When I worked at MS Azure, we had to pay for Azure servers! (I believe our team had a $5k/month Azure bill.) It's part of internal budgeting, so that people within MS don't splurge on expensive things (because it does cost MS money for each person on Teams).
Very mundane I'm afraid. Worked for a MS subsidiary, on an online game for xbox and PC. Developed on windows, using visual studio and deployed on azure, used TFS for bug tracking. All of the above costs were tracked rigorously, and charged to the project. Most frustrating was complying with the visual studio licenses across the board, with no assistance from the licensing team. We had an account manager for all of the above but my understanding is that he was more of an auditor than anything else.
Unrelated to software but the company my dad works for (motor repair) has to buy all its parts from its own distribution arm, at the marked up price. He then has to turn a profit on those parts as well as pricing the labour.
If cost price is £5 and the markup is 20%, he has to pay £6 to get the part, then charge £7.20 on the invoice to the customer. I’ll let you guess what that does to tender bids ;-)
This is generally a good flow, but something that absolutely baffles me is that GitHub changes the commit SHAs when branches are rebase-merged from PRs[0]. This totally breaks a fundamental notion in Git that the same work, based on the same commits, has the same hash.
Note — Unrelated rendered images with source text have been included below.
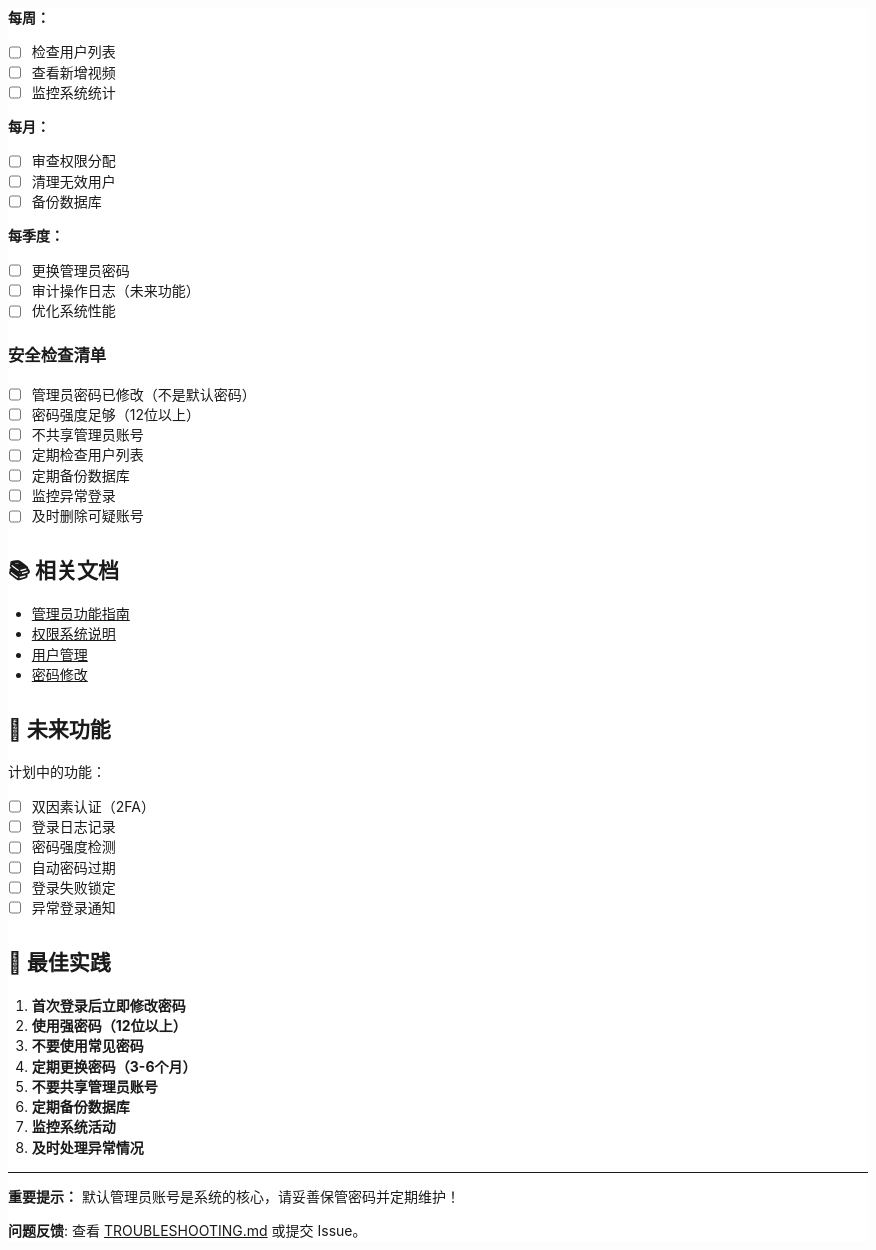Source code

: **每周：**
- [ ] 检查用户列表
- [ ] 查看新增视频
- [ ] 监控系统统计

**每月：**
- [ ] 审查权限分配
- [ ] 清理无效用户
- [ ] 备份数据库

**每季度：**
- [ ] 更换管理员密码
- [ ] 审计操作日志（未来功能）
- [ ] 优化系统性能

### 安全检查清单

- [ ] 管理员密码已修改（不是默认密码）
- [ ] 密码强度足够（12位以上）
- [ ] 不共享管理员账号
- [ ] 定期检查用户列表
- [ ] 定期备份数据库
- [ ] 监控异常登录
- [ ] 及时删除可疑账号

## 📚 相关文档

- [管理员功能指南](./ADMIN_GUIDE.md)
- [权限系统说明](../lib/permissions.ts)
- [用户管理](../app/admin/users/page.tsx)
- [密码修改](../app/profile/change-password/page.tsx)

## 🔮 未来功能

计划中的功能：

- [ ] 双因素认证（2FA）
- [ ] 登录日志记录
- [ ] 密码强度检测
- [ ] 自动密码过期
- [ ] 登录失败锁定
- [ ] 异常登录通知

## 🎯 最佳实践

1. **首次登录后立即修改密码**
2. **使用强密码（12位以上）**
3. **不要使用常见密码**
4. **定期更换密码（3-6个月）**
5. **不要共享管理员账号**
6. **定期备份数据库**
7. **监控系统活动**
8. **及时处理异常情况**

---

**重要提示：** 默认管理员账号是系统的核心，请妥善保管密码并定期维护！

**问题反馈**: 查看 [TROUBLESHOOTING.md](../TROUBLESHOOTING.md) 或提交 Issue。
It also makes it incredibly difficult to determine which PR branches have been merged into master.
That is not something Github is doing, it's fundamental to how git works that different commits have different hashes - and rebasing creates different commits (they have different parents).
Not rebase-merging would probably suit your workflow better.
I really don't think this is a "fundamental notion in Git." They ship git-patch-id to do what you're trying to do and frequently used internal tools like git-cherry use it. It's also not a true statement for LKML-like workflows that are landing patches off of mailing lists with git-am or git-apply.
a ton of internal debug logs :) We log all state machine transitions, poll the state machine to make sure it stays running, and do a ton of checks in the process. The debug button is a timeline of all of that. Basically trace-level logs
It's actually longer than 5 minutes. There is the duration of the 2% canary deploy where we start to see pick up of traffic, a 5 minute wait, then a 20% "deploy", and a 5 minute wait. All in all this comes out to around 10-15ish minutes in canary. This is a stage where we can almost instantly shut off traffic to the canary deploy.
Could we reduce risk by lengthening the process? Maybe, but you also make deploys longer which means less stuff can get through in a day. This makes devs respond with larger PRs, for example, which increases the risk profile.
So we need to balance time and duration. Typically large problems will manifest quickly, or take a lot longer to detect (and thus are generally more minor problems) when you have our scale of a user base in my experience.
A lot of alerts use moving averages or sustain times to squelch transient noise. You have to wait for the max sustain time to pass before you can conclude that lack of alert = lack of problem.
That time could very well be 5 minutes but the two need to be coordinated.
That's pretty awesome to go from nothing to full production in 15 minutes. I would like to encourage others to bear in mind that simply adding more time wouldn't significantly decrease the risk of things going wrong.
Does anyone know the pros and cons of GitHub's approach?